Backdoor code was found in a popular Ruby library for interfaces within Ruby in rail applications that were used for frontend user interfaces. The buggy code was removed via the library update.
Bootstrap Sass, a Ruby package that provides developers the most popular version of the Bootstrap UI for developers today, is a library affected by this incident. The backdoor existence became evident on 27 March last week when Derek Barnes found that someone removed a library version (Bootstrap-Sass version 220.127.116.11) and released a new version immediately, some moments later, version 18.104.22.168.

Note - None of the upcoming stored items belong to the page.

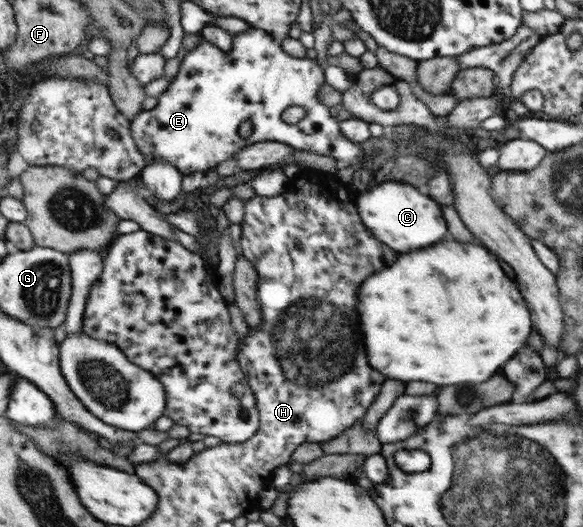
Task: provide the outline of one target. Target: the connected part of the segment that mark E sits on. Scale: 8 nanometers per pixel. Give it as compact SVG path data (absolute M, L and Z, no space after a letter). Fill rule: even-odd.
M248 26L248 28L247 31L233 36L234 46L229 53L224 52L224 50L218 48L215 44L203 39L199 46L183 57L180 72L175 76L174 80L171 81L167 89L157 98L159 101L156 106L153 109L142 111L131 121L132 134L135 137L136 144L139 145L140 152L142 152L146 158L146 165L152 165L152 163L164 159L164 161L168 161L168 163L172 163L172 165L178 168L184 176L186 176L186 174L194 174L194 172L204 173L207 170L214 169L222 162L235 159L236 156L239 155L239 152L243 151L243 148L246 148L248 145L254 143L276 142L287 144L292 149L304 155L306 152L311 152L316 154L316 156L330 156L330 158L334 158L339 164L353 166L355 168L361 167L358 165L358 163L362 163L362 149L360 149L359 143L353 143L344 135L340 136L338 124L332 120L328 108L326 108L326 105L322 106L320 100L316 100L316 92L319 92L319 88L322 87L320 84L325 82L325 78L322 78L322 70L316 66L314 59L288 56L287 53L283 51L282 46L280 46L276 40L273 40L272 36L268 35L267 32L260 29L254 29L252 26ZM294 104L304 109L304 116L296 122L296 124L286 124L286 122L280 120L280 112ZM246 120L250 120L251 133L247 138L242 138L242 136L240 136L240 126L242 126Z

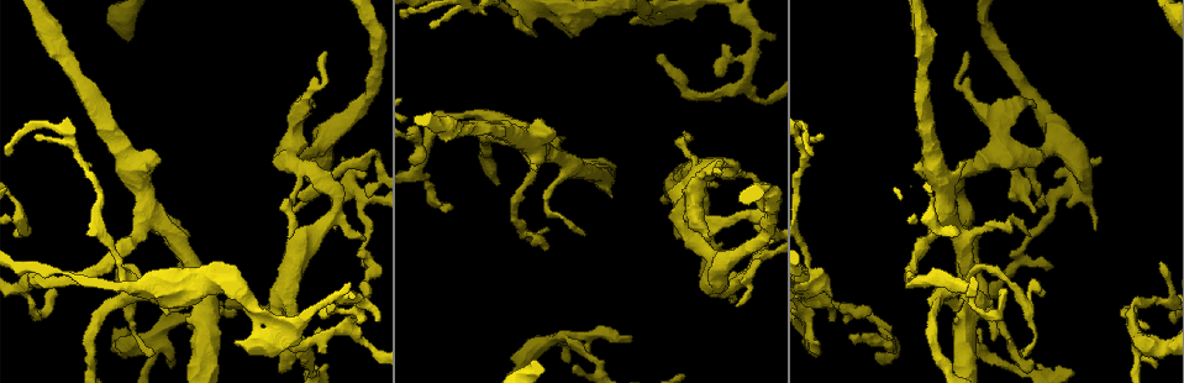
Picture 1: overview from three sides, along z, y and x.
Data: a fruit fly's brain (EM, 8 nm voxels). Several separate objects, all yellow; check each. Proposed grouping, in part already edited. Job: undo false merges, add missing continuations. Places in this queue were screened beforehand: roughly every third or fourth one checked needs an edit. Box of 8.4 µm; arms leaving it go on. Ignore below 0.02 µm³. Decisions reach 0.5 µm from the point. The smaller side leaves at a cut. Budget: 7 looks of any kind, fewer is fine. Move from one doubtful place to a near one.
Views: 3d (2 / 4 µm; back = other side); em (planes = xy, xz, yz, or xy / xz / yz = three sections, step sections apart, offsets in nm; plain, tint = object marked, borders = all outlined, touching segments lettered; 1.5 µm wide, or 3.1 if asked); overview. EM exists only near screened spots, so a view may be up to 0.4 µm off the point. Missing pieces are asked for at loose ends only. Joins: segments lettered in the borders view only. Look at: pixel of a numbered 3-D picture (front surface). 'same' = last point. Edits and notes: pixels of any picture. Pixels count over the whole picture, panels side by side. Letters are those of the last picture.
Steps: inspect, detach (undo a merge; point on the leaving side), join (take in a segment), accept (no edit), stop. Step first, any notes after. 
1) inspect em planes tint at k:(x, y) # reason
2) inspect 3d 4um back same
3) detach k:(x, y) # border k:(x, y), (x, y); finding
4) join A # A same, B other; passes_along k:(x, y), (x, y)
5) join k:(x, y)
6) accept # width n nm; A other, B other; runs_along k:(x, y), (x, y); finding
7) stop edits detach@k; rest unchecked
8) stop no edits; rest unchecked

The fact was that Barnes only made the change on RubyGems, a popular Ruby library repository, but not on GitHub, in which the source code of the library was being managed.
RUBY APPS TO REMOTES CODE EXECUTION
When examining the v3.2.03 code published in RubyGems, Barnes detected what he described as “interesting looking code,” which would load and execute a cookie file if it were embedded in rubies or rubies on the rails (popular Ruby framework).
The backdoor from RubyGems was removed on the same day it was reported. The Bootstrap-Sass team also revoked RubyGems for developers who thought they had compromised their account and used the malicious code to push.
Bootstrap-Sass v22.214.171.124 was also released yesterday, to remove any backdoor leftovers from RubyGems and GitHub. The update should also send the developer a notice to update their code for the new version and remove backdoors from existing projects.
FEW PROJECTS IMPACTED
However, there are many projects affected, as Bootstrap-Sass v3.4.1 was the latest version of this library and very few developers used its old branch. “A rapid analysis shows that approximately 1670 GitHub repositories were directly exposed to the malicious library,” said the cybersecurity company Snyk who also looked at the backdoor.
“This is a significant increase in the number of applications used as a transitive dependency.” The Bootstrap Sass library was downloaded from RubyGems almost 28 million times according to official RubyGems stats; however, these are historical stats and do not all reflect backdoor downloads. Downloads for backdoor version 126.96.36.199 at the time of writing are only 1,477.